Molecular dynamics (MD) simulations offer valuable insights into the structure-function relationship of MJ0706, particularly regarding its thermostability. The following approach is recommended:

• System preparation:

  • Generate a homology model of MJ0706 based on the most closely related proteins with known structures

  • Embed the protein in appropriate membrane models if transmembrane regions are predicted

  • Solvate the system using explicit solvent models and add counterions

  • Apply archaeal-specific lipid compositions for membrane simulations

• Simulation parameters:

  • Run simulations at multiple temperatures (25°C, 60°C, 80°C, 100°C)

  • Extend simulations to microsecond timescales when possible

  • Use enhanced sampling techniques (replica exchange, metadynamics)

  • Apply appropriate force fields optimized for thermostable proteins

• Analysis approaches:

  • Calculate root-mean-square deviation (RMSD) and fluctuation (RMSF)

  • Identify rigid domains and flexible regions

  • Analyze hydrogen bonding networks and salt bridge formation

  • Examine water penetration into the protein core

  • Perform principal component analysis to identify dominant motions

• Specific investigations:

  • Simulate unfolding pathways at different temperatures

  • Identify stabilizing interactions unique to thermophilic proteins

  • Model potential ligand binding using docking and MD

  • Perform in silico mutagenesis to predict stabilizing mutations

MD simulations can provide atomic-level insights into the mechanisms of thermostability and potential function of MJ0706, guiding experimental design and hypothesis generation.

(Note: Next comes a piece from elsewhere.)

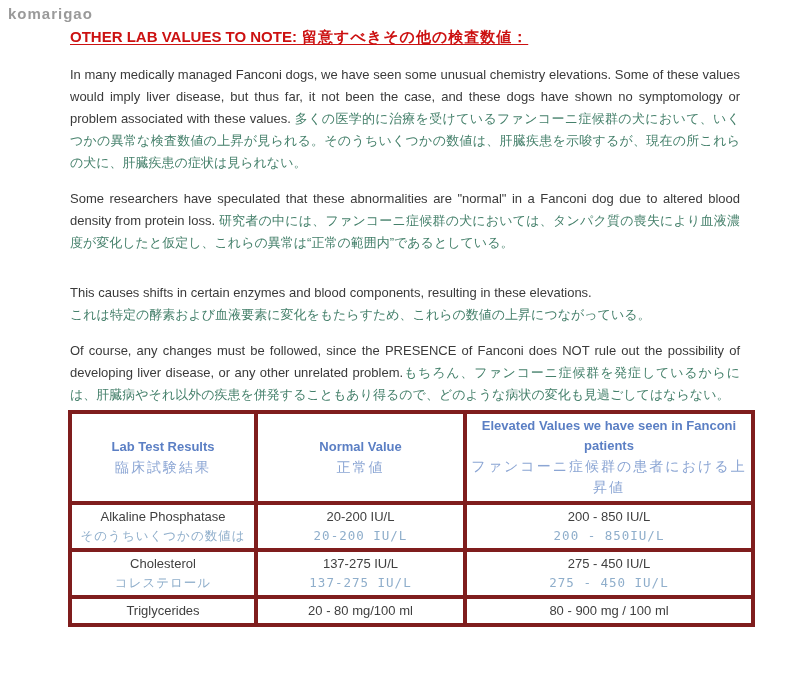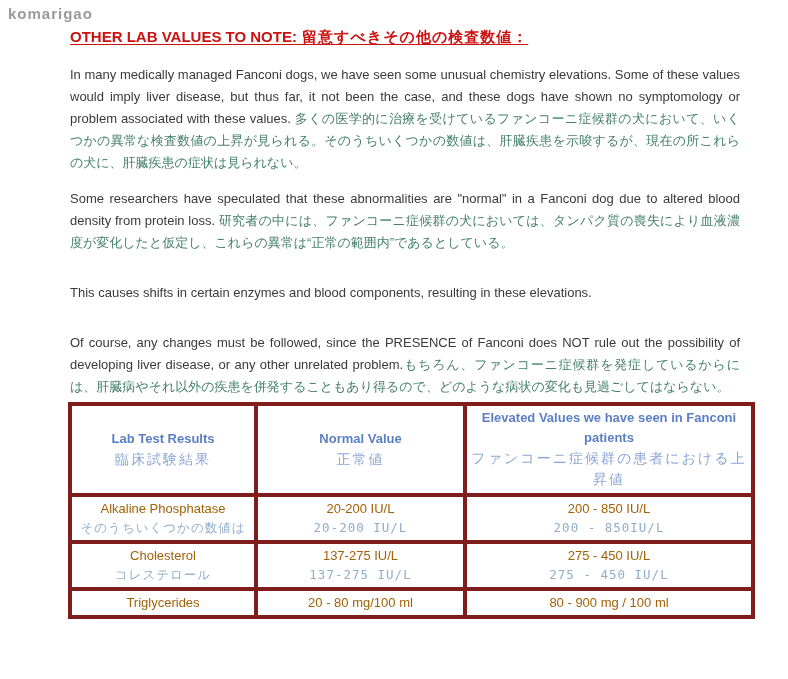"これは特定の酵素および血液要素に変化をもたらすため、これらの数値の上昇につながっ" span.jp { html: none -> <span>これは特定の酵素および血液要素に変化をもたらすため、これらの数値の上昇につながっている。</span> }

What mass spectrometry approaches are most effective for studying protein-protein interactions of MJ0706?

For comprehensive characterization of MJ0706 protein-protein interactions, the following mass spectrometry approaches are recommended:

• Affinity purification-mass spectrometry (AP-MS):

  • Express tagged MJ0706 in M. jannaschii using the established genetic system

  • Perform pull-downs under native conditions

  • Analyze co-purified proteins using LC-MS/MS

  • Implement SILAC or TMT labeling for quantitative comparison

  • Include appropriate controls (non-specific binding, empty vector)

• Cross-linking mass spectrometry (XL-MS):

  • Apply MS-cleavable crosslinkers to stabilize transient interactions

  • Use thermostable crosslinkers suitable for high-temperature conditions

  • Perform in vivo crosslinking in M. jannaschii cells

  • Analyze crosslinked peptides using specialized software (e.g., XlinkX)

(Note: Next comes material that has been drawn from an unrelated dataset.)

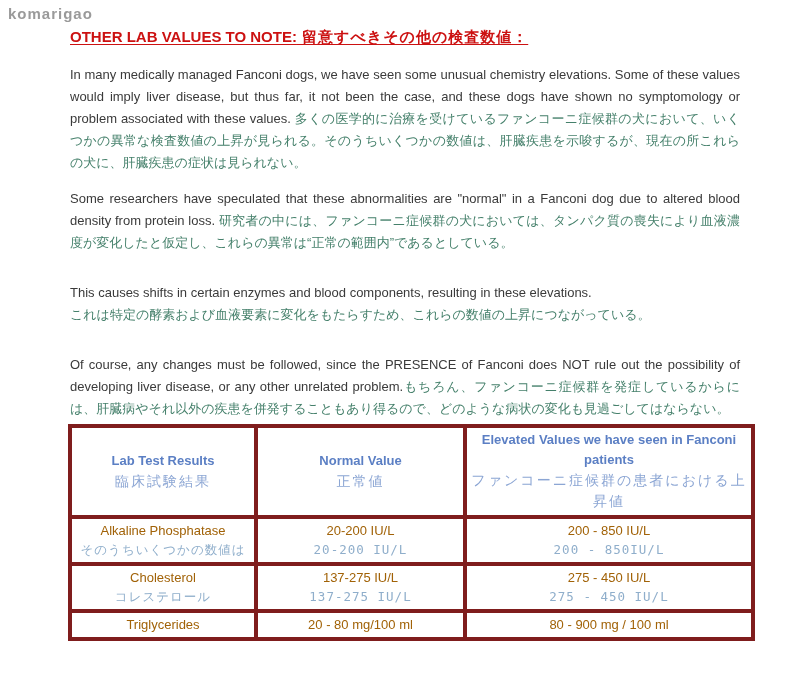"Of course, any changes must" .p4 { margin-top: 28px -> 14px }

  • Map interaction sites onto structural models

• Hydrogen-deuterium exchange mass spectrometry (HDX-MS):

  • Compare deuterium uptake of MJ0706 alone versus in complex

  • Identify binding interfaces through differential protection

  • Optimize exchange conditions for thermophilic proteins

  • Implement automated workflows to minimize back-exchange

  • Visualize results on structural models

• Native mass spectrometry:

  • Analyze intact protein complexes under native conditions

  • Determine stoichiometry and binding affinities

  • Examine complex stability at different temperatures

  • Use ion mobility to determine collision cross sections

  • Combine with top-down fragmentation for subunit identification

• Thermal proteome profiling (TPP):

  • Monitor thermal stability changes upon complex formation

  • Identify potential binding partners through co-stabilization

  • Implement CETSA (cellular thermal shift assay) with MS readout

  • Analyze results using specialized TPP bioinformatics tools

Each of these complementary approaches provides different information about the interactome of MJ0706, collectively building a comprehensive understanding of its functional interactions within the cellular context.